Of course, it has to compete with TV. Glee has been a little bit hit-and-miss since it came back on, mostly because it seems like there is just so much relationship drama going on. But nowhere near as much drama as some of the pointless stuff that happens on Parenthood. Does anybody else feel like Parenthood might be written by 8-year-olds who don't know how to think through logical consequences? Like, for example, on the episode a few shows back, where the cousin Drew gets all upset because Uncle Adam cancels baseball with him because he has to take Max out for frozen yogurt. Wouldn't it have made sense for Uncle Adam to say, "We can't play baseball, but we will come by and pick you up for frozen yogurt with us"? And then last week, when Adam and Haddie argue because Haddie wants to go out wearing a sexy bra? Wouldn't it have made sense for them to just compromise and have Haddie change? But anyway, that show makes no sense, but for some reason I still tune in.

Oh and full confession, most nights I watch DVDs of Seinfeld with the "Notes About Nothing" captions on, which are Pop-Up Video-style notes at the bottom with fun facts. Seinfeld still trumps current TV, even though the last episode aired 12 years ago and I've seen every episode several times.

On the real-life front, I have stopped making Nathan take naps. It's too hard to get him to go to bed at night when he takes a nap, and really every "nap" is just a series of frustrating trips in his room to tell him to get in his bed and go to sleep. But not having him take a nap is challenging on a few different levels. Surprisingly, physical exhaustion on my part is not really a problem, even though I usually took a little nap myself when Nathan used to nap. A bigger problem is the mental exhaustion of not having a nap to break up the day. I enjoyed that time when Nathan was closed up in his room and I was closed up in my room, and then we could be apart for awhile before resuming our day. Now, the days are just long. And yes, I know I could try to institute some kind of "quiet time" during the day to take the place of naps, but I think that will have to wait awhile because (a) right now there's still a chance Nathan will fall asleep, and (b) he's not quite old/mature enough to just stay quietly in his bed.

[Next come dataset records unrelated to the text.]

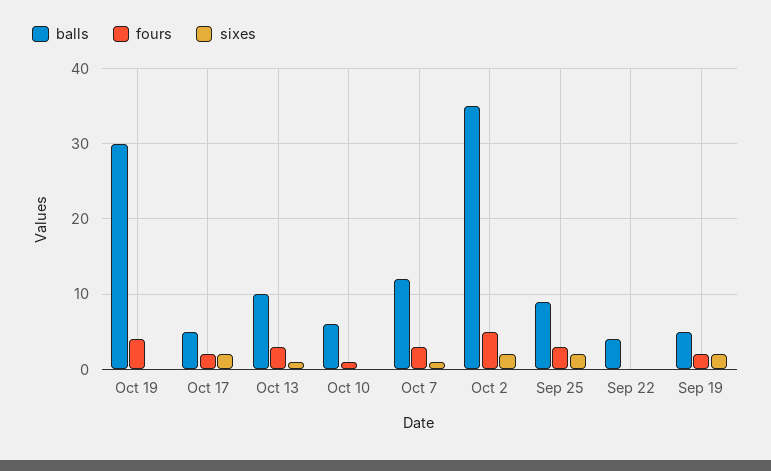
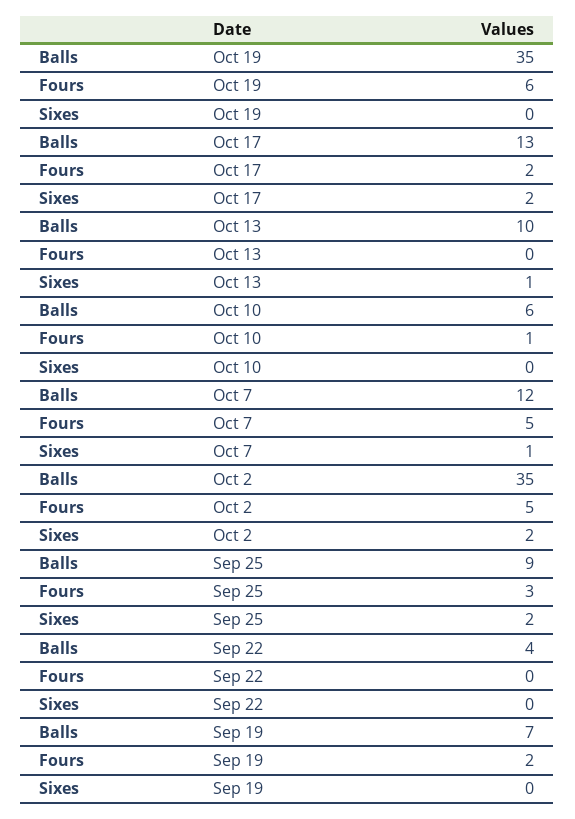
  {
    "balls": {
-     "Oct 19": 30,
+     "Oct 19": 35,
-     "Oct 17": 5,
+     "Oct 17": 13,
      "Oct 13": 10,
      "Oct 10": 6,
      "Oct 7": 12,
      "Oct 2": 35,
      "Sep 25": 9,
      "Sep 22": 4,
-     "Sep 19": 5
+     "Sep 19": 7
    },
    "fours": {
-     "Oct 19": 4,
+     "Oct 19": 6,
      "Oct 17": 2,
-     "Oct 13": 3,
+     "Oct 13": 0,
      "Oct 10": 1,
-     "Oct 7": 3,
+     "Oct 7": 5,
      "Oct 2": 5,
      "Sep 25": 3,
      "Sep 22": 0,
      "Sep 19": 2
    },
    "sixes": {
      "Oct 19": 0,
      "Oct 17": 2,
      "Oct 13": 1,
      "Oct 10": 0,
      "Oct 7": 1,
      "Oct 2": 2,
      "Sep 25": 2,
      "Sep 22": 0,
-     "Sep 19": 2
+     "Sep 19": 0
    }
  }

Another problem is that I had a full schedule of workout-based activities for myself in the evenings, and now that Nathan isn't taking naps he's not quite up to going to the gym after 6 p.m. (Or maybe I'm just projecting and it's just me who isn't up to going to the gym after 6 p.m.) Not a problem, though, because now that I'm becoming an avid runner, I can work out during the daytime. I should go to weight-lifting on Monday nights to help my running/bone density, but right now I'm failing at that. Also I'm failing at Boxing Boot Camp, which I really think does something for my upper-arm toning, and with bathing suit season coming up ... anyway, I'm not going to go on and on about my various workouts and my failures to go to them, because really this paragraph was supposed to be a segue into talking about running.

The running is actually going really great! Everybody told me that if you start out slowly, you will be surprised at how quickly you get to a point where you can run longer distances. A few weeks ago I could not run half a lap around my local park (which has a really weird distance of 4/10 of a mile per lap). And now I can run 4 whole laps, for a total of 20 minutes! My legs are not as sore afterward, and even though I'm pushing myself, I don't feel like I want to die like I did when I first started running. Anyway, the 5K is May 22, and I don't know if I'll be ready, but I have until May 20 to sign up.

So, since I am running, I have promised myself I can't feel bad about skipping other gym workouts. And, dare I say it, am I actually moving toward a point of body acceptance? Okay, no, I'm not, but I think I'm on the right path.

Also the pool opens in a few weeks, so who the hell wants to be spending evenings at the gym?

And the dishwasher finally came, and I'm in love. Because I'm ridiculous like that.